● **INPUT RECORDS**:
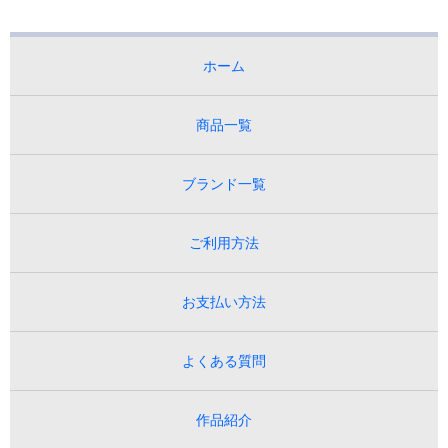
ホーム
商品一覧
ブランド一覧
ご利用方法
お支払い方法
よくある質問
作品紹介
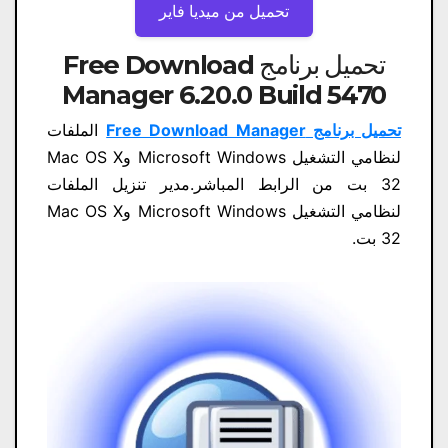
تحميل من ميديا ​​فاير
تحميل برنامج Free Download
Manager 6.20.0 Build 5470
تحميل برنامج Free Download Manager
الملفات
لنظامي التشغيل Microsoft Windows وMac OS X
32 بت من الرابط المباشر.مدير تنزيل الملفات
لنظامي التشغيل Microsoft Windows وMac OS X
32 بت.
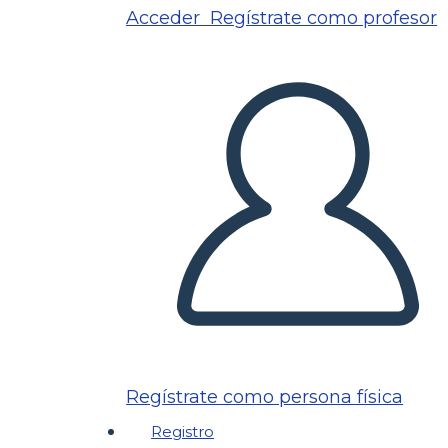
Acceder
Regístrate como profesor
Regístrate como persona física
Registro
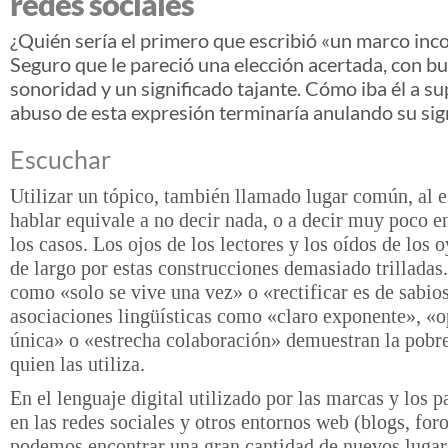
redes sociales
¿Quién sería el primero que escribió «un marco in
Seguro que le pareció una elección acertada, con b
sonoridad y un significado tajante. Cómo iba él a s
abuso de esta expresión terminaría anulando su sig
Escuchar
Utilizar un tópico, también llamado lugar común, al e
hablar equivale a no decir nada, o a decir muy poco e
los casos. Los ojos de los lectores y los oídos de los 
de largo por estas construcciones demasiado trilladas
como «solo se vive una vez» o «rectificar es de sabio
asociaciones lingüísticas como «claro exponente», «
única» o «estrecha colaboración» demuestran la pobre
quien las utiliza.
En el lenguaje digital utilizado por las marcas y los p
en las redes sociales y otros entornos web (blogs, fo
podemos encontrar una gran cantidad de nuevos luga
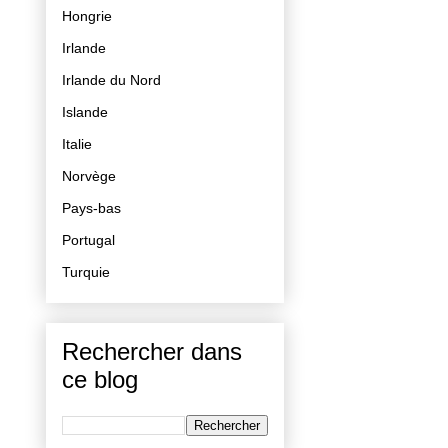
Hongrie
Irlande
Irlande du Nord
Islande
Italie
Norvège
Pays-bas
Portugal
Turquie
Rechercher dans
ce blog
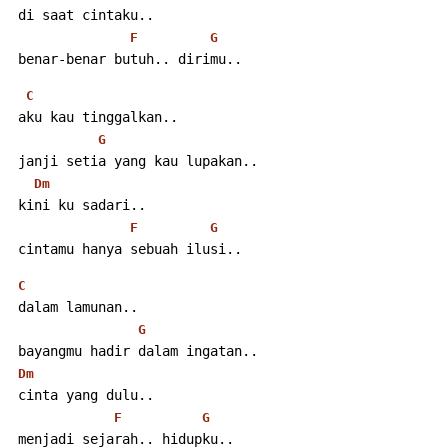
 di saat cintaku..
F
G
 benar-benar butuh.. dirimu..
C
 aku kau tinggalkan..
G
 janji setia yang kau lupakan..
Dm
 kini ku sadari..
F
G
 cintamu hanya sebuah ilusi..
C
 dalam lamunan..
G
 bayangmu hadir dalam ingatan..
Dm
 cinta yang dulu..
F
G
 menjadi sejarah.. hidupku..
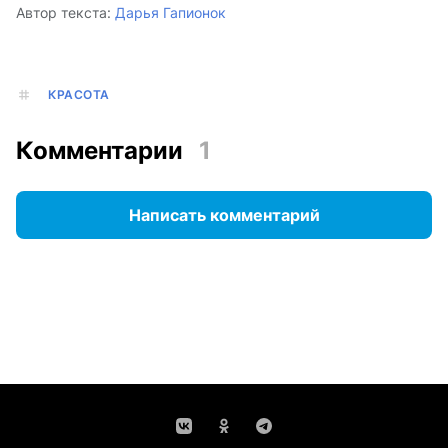
Автор текста:
Дарья Гапионок
КРАСОТА
Комментарии
1
Написать комментарий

● **EXERCISE**:
Reproduce the records above exactly, excluding every picture.

● **ANSWER TO THIS PROBLEM**:
ホーム
商品一覧
ブランド一覧
ご利用方法
お支払い方法
よくある質問
作品紹介
تحميل من ميديا ​​فاير
تحميل برنامج Free Download
Manager 6.20.0 Build 5470
تحميل برنامج Free Download Manager
الملفات
لنظامي التشغيل Microsoft Windows وMac OS X
32 بت من الرابط المباشر.مدير تنزيل الملفات
لنظامي التشغيل Microsoft Windows وMac OS X
32 بت.
Acceder
Regístrate como profesor
Regístrate como persona física
Registro
redes sociales
¿Quién sería el primero que escribió «un marco in
Seguro que le pareció una elección acertada, con b
sonoridad y un significado tajante. Cómo iba él a s
abuso de esta expresión terminaría anulando su sig
Escuchar
Utilizar un tópico, también llamado lugar común, al e
hablar equivale a no decir nada, o a decir muy poco e
los casos. Los ojos de los lectores y los oídos de los 
de largo por estas construcciones demasiado trilladas
como «solo se vive una vez» o «rectificar es de sabio
asociaciones lingüísticas como «claro exponente», «
única» o «estrecha colaboración» demuestran la pobre
quien las utiliza.
En el lenguaje digital utilizado por las marcas y los p
en las redes sociales y otros entornos web (blogs, fo
podemos encontrar una gran cantidad de nuevos luga
Hongrie
Irlande
Irlande du Nord
Islande
Italie
Norvège
Pays-bas
Portugal
Turquie
Rechercher dans
ce blog
 di saat cintaku..
F
G
 benar-benar butuh.. dirimu..
C
 aku kau tinggalkan..
G
 janji setia yang kau lupakan..
Dm
 kini ku sadari..
F
G
 cintamu hanya sebuah ilusi..
C
 dalam lamunan..
G
 bayangmu hadir dalam ingatan..
Dm
 cinta yang dulu..
F
G
 menjadi sejarah.. hidupku..
Автор текста:
Дарья Гапионок
КРАСОТА
Комментарии
1
Написать комментарий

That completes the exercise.